Now, I’m not as much of a doomer as some people. I do not think we are guaranteed to all be annihilated by AI. Were I to bet on an outcome, I would bet on the AI not killing us (and this is not merely because, were the AIs to kill us all, I wouldn’t be able to collect my check). To my mind, while every premise is plausible, the premises are generally not obviously true. I feel considerable doubt about each of them. Perhaps I’d give the first one 50% odds in the next decade, the next 60% odds, the third 30% odds, and the last 70% odds. This overall leaves me with about a 6% chance of doom. And while you shouldn’t take such numbers too literally, they give a rough, order-of-magnitude feel for the probabilities.
I think the extreme, Yudkowsky-style doomers, and those who are blazingly unconcerned about existential risks from AI are, ironically, making rather similar errors. Both take as obvious some extremely non-obvious premises in a chain of reasoning, and have an unreasonably high confidence that some event will turn out a specific way. I cannot, for the life of me, see what could possibly compel a person to be astronomically certain in the falsity of any of the steps I described, other than the fact that saying that AI might kill everyone soon gets you weird looks, and people don’t like those.
Thus, I think the following conclusion is pretty clear: there is a non-trivial chance that AI will kill everyone in the next few decades. It’s not guaranteed, but neither is it guaranteed that if you license your five-year-old to drive your vehicle on the freeway, with you as the passenger, you will die. Nonetheless, I wouldn’t recommend it. If you are interested in doing something with your career about this enormous risk, I recommend this piece about promising careers in AI safety.

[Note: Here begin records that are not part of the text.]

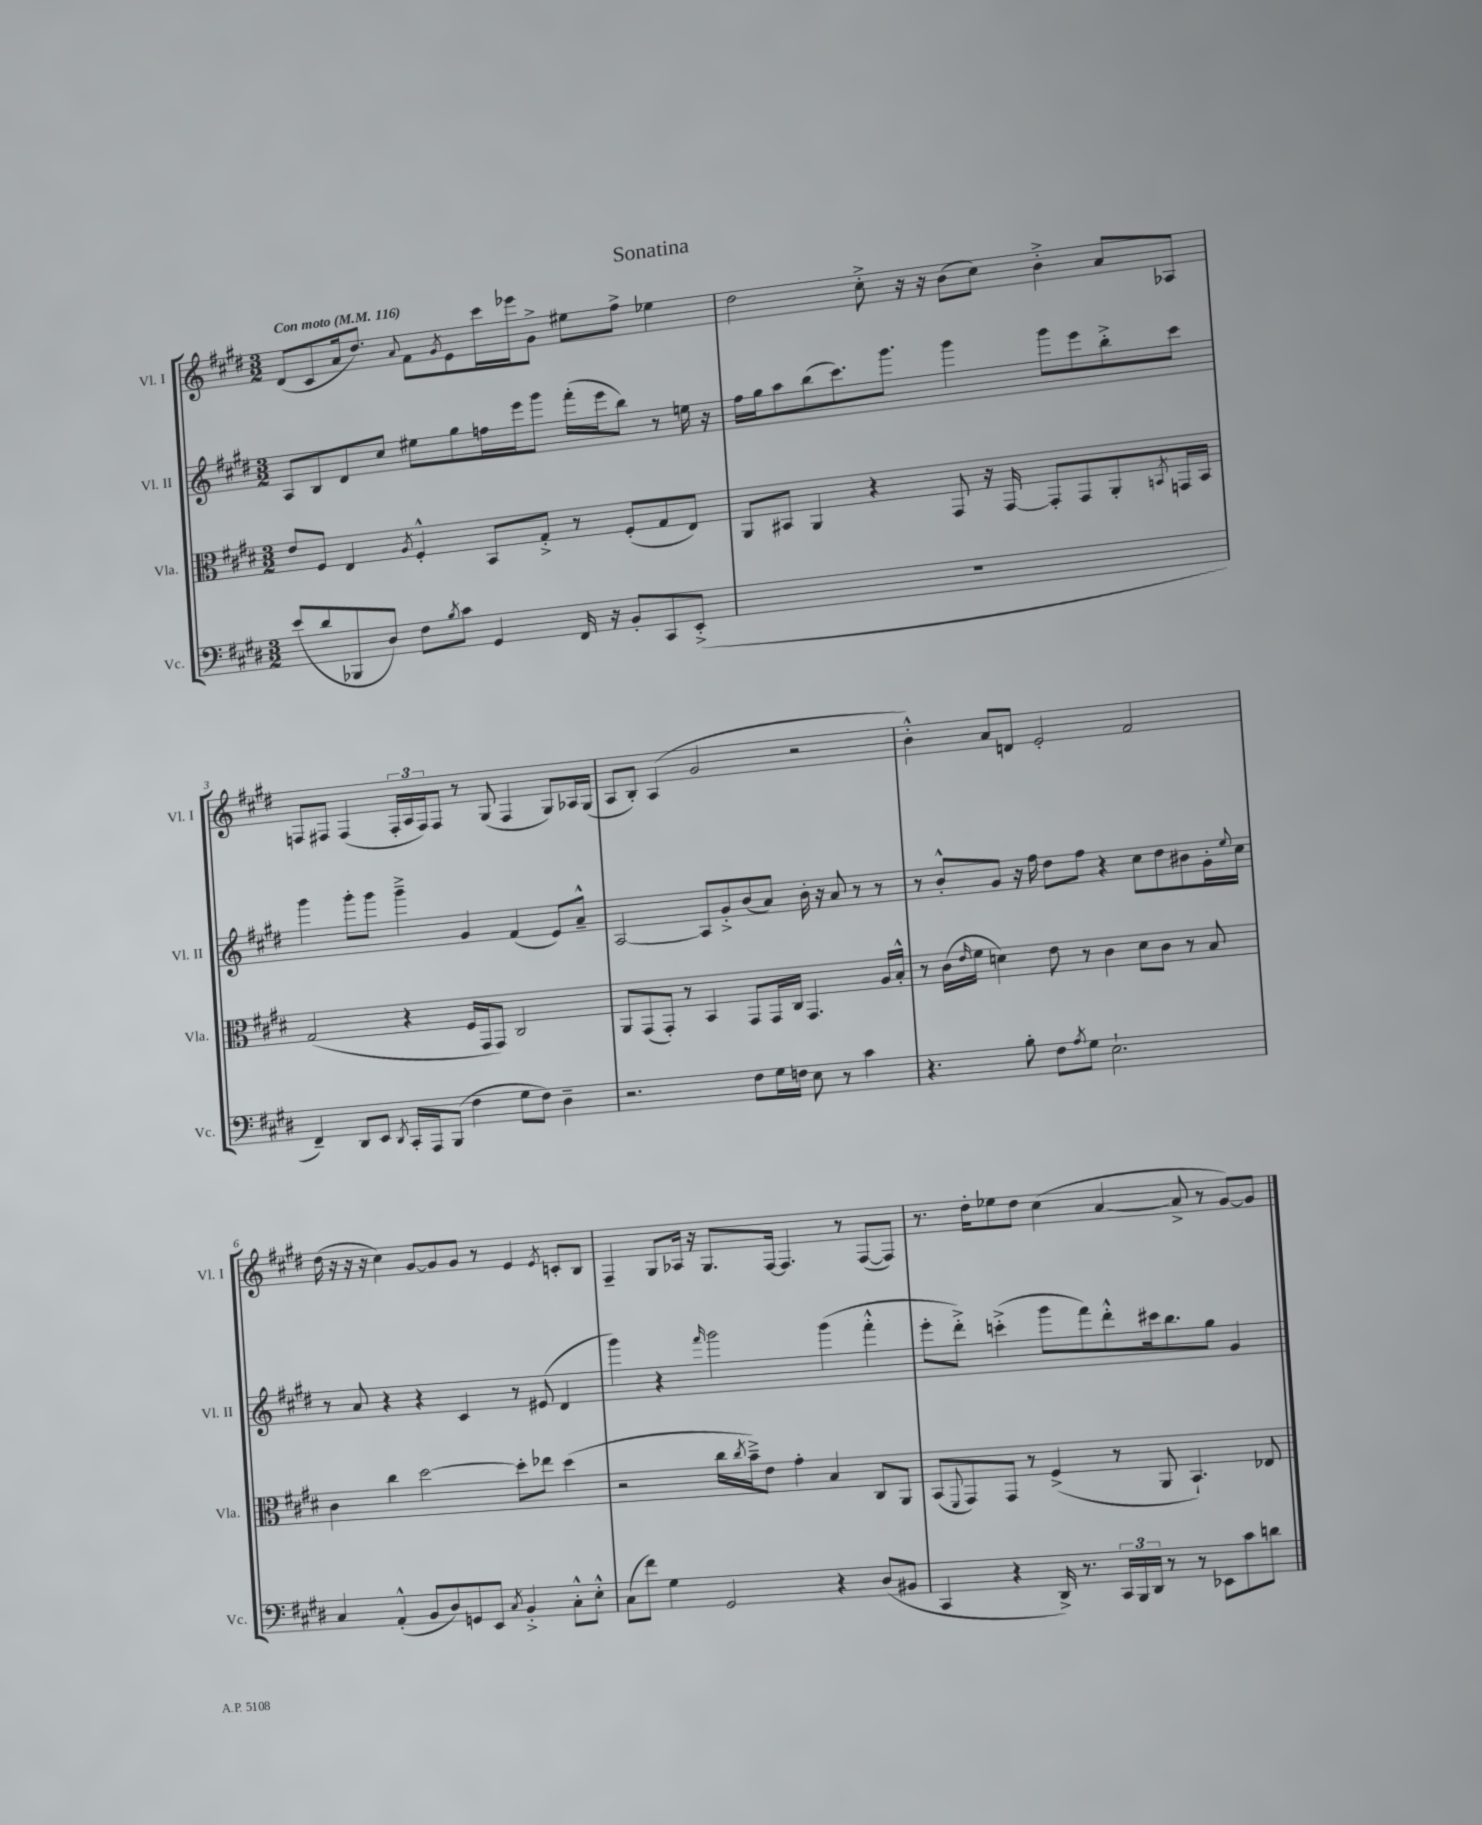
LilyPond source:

\header { title = "Sonatina" }
<<
\new StaffGroup <<
\new Staff = "s0" \with { instrumentName = "Vl. I" shortInstrumentName = "Vl. I" } {
    \clef treble \key e \major \numericTimeSignature \time 3/2 \tempo "Con moto" 4 = 116
    dis'8( cis'8 a'16 dis''8.) \appoggiatura { a'8 } fis'8 \acciaccatura { gis'8 } e'8 cis'''16 ees'''16 gis'8-> eis''8 fis''8-> ees''4 |
    dis''2 cis''8-.-> r16 r16 b'8( cis''8) b'4-.-> a'8 aes8 |
    f8 fis8 fis4( \tuplet 3/2 { fis16-. a16 fis16) } fis8 r8 gis8( fis4 gis8) aes16 gis16( |
    a8 b8-.) a4( gis'2 r2 |
    b'4-.-^) a'8 d'8 e'2-. fis'2 |
    dis''16( r16 r16 r16 cis''4) gis'8~ gis'8 gis'8 r8 e'4 \acciaccatura { e'8 } c'8-. b8 |
    fis4-- gis8 aes16 r16 gis8. fis16~ fis4. r8 fis8~( fis8) |
    r8. dis''16-. ees''8 dis''8 cis''4( a'4~ a'8-> r8 gis'8~) gis'8 \bar "|." |
}
\new Staff = "s1" \with { instrumentName = "Vl. II" shortInstrumentName = "Vl. II" } {
    \clef treble \key e \major \numericTimeSignature \time 3/2
    a8 b8 dis'8 cis''8 eis''8 gis''8 f''16 e'''16 gis'''8 fis'''16-.( e'''16 b''8) r8 e''16 r16 |
    fis''16 gis''16 a''8 b''8( cis'''8.) gis'''8. gis'''4 gis'''8 e'''8 b''8-.-> cis'''8 |
    gis'''4 gis'''8-. gis'''8 gis'''4---> gis'4 fis'4( e'8) a'8---^ |
    a2~ a8 gis'8-.-> b'8( a'8) b'16-. r16 a'8 r8 r8 |
    r8 b'8-.-^ gis'8 r16 fis''16 dis''8 fis''8 r4 cis''8 dis''8 bis'8 gis'16-. \appoggiatura { e''8 } cis''16 |
    r8 a'8 r4 r4 cis'4 r8 eis'8( dis'4 |
    gis'''4) r4 \grace { fis'''16 } gis'''2 gis'''4( fis'''4-.-^ |
    e'''8-. dis'''8-.->) c'''4-.->( gis'''8 fis'''8) dis'''8-.-^ cis'''16 b''8. gis''8 gis'4 \bar "|." |
}
\new Staff = "s2" \with { instrumentName = "Vla." shortInstrumentName = "Vla." } {
    \clef alto \key e \major \numericTimeSignature \time 3/2
    e'8 fis8 e4 \acciaccatura { a8 } fis4-.-^ b,8 gis8-.-> r8 fis8-.( gis8 e8) |
    a,8 bis,8 a,4 r4 gis,8 r16 gis,16~ gis,8-. gis,8 a,8-. \acciaccatura { b,8 } g,16 b,16 |
    gis2( r4 fis16 gis,16 gis,8) cis2 |
    a,8 gis,8( gis,8-.) r8 b,4 gis,8 gis,16 cis16 gis,4. a16 b16-.-^ |
    r8 cis'16( \grace { e'16 } fis'16 d'4) e'8 r8 cis'4 d'8 cis'8 r8 b8 |
    cis'4 cis''4 dis''2~ dis''8-. ees''8 dis''4( |
    r2 cis''16 \acciaccatura { cis''8 } b'16--->) e'8 gis'4-. b4 cis8 a,8 |
    b,8( \appoggiatura { fis,8 } gis,8) gis,8 r8 fis4->( r8 a,8 b,4.-!) ees8 \bar "|." |
}
\new Staff = "s3" \with { instrumentName = "Vc." shortInstrumentName = "Vc." } {
    \clef bass \key e \major \numericTimeSignature \time 3/2
    e'8( dis'8 bes,,8 dis8) fis8 \acciaccatura { b8 } cis'8 gis,4 fis,16 r16 b,8-. cis,8 e,8-.->( |
    R1. |
    fis,4--) dis,8 e,8 \acciaccatura { dis,8 } cis,16-. a,,16 b,,8( fis4 gis8 fis8) dis4-- |
    r2. fis8 gis16 f16 e8 r8 cis'4 |
    r4. b8-. fis8 \acciaccatura { a8 } gis8 e2.-! |
    cis4 a,4-.-^( b,8 dis8) g,8 e,8 \acciaccatura { cis8 } b,4-.-> cis8-.-^ e8-.-^ |
    cis8( fis'8) gis4 gis,2 r4 dis8( bis,8 |
    cis,4 r4 dis,16->) r8. \tuplet 3/2 { cis,16 b,,16 dis,16 } r8 r8 ees,8 cis'8 d'8 \bar "|." |
}
>>
>>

I find it so strange when people support continued aggressive AI research because they say they feel it has a low likelihood of ending apocalyptically. Human annihilation is a worst case scenario for us. And it seems odd to gamble on you being right when the consequences of you being wrong are so dramatic.
I don’t skydive. It looks fun but the (admittedly very) low chance of me dying makes me not take that risk. Now others do and that’s fine. But if there was a nonzero chance that your body’s impact on the ground would set off an enormous thermonuclear detonation and could possibly ignite the atmosphere of the planet then I think we would all agree that it’s not really worth the risk.
I know AI could have enormous upsides. But flirting with the possible downsides before we’ve taken every single possible precaution just seems like a massive error of threat assessment.
I don't believe that AI will have intelligence in the same way humans have intelligence, for a number of philosophical reasons.
However, this makes me MORE worried not less, at least with regard to typical doomer concerns.
As a non-Humean I reject the Orthogonality Thesis (which. for Yudkowsky et al, seems key to most of the ideas about mis-alignment). I think genuine human intelligence involves genuine moral knowledge.
If we think superhuman "AI", though, doesn't involve true intelligence--if we think of it as purely a machine for narrowing the space of possible futures, for example--then it surely won't have moral knowledge either.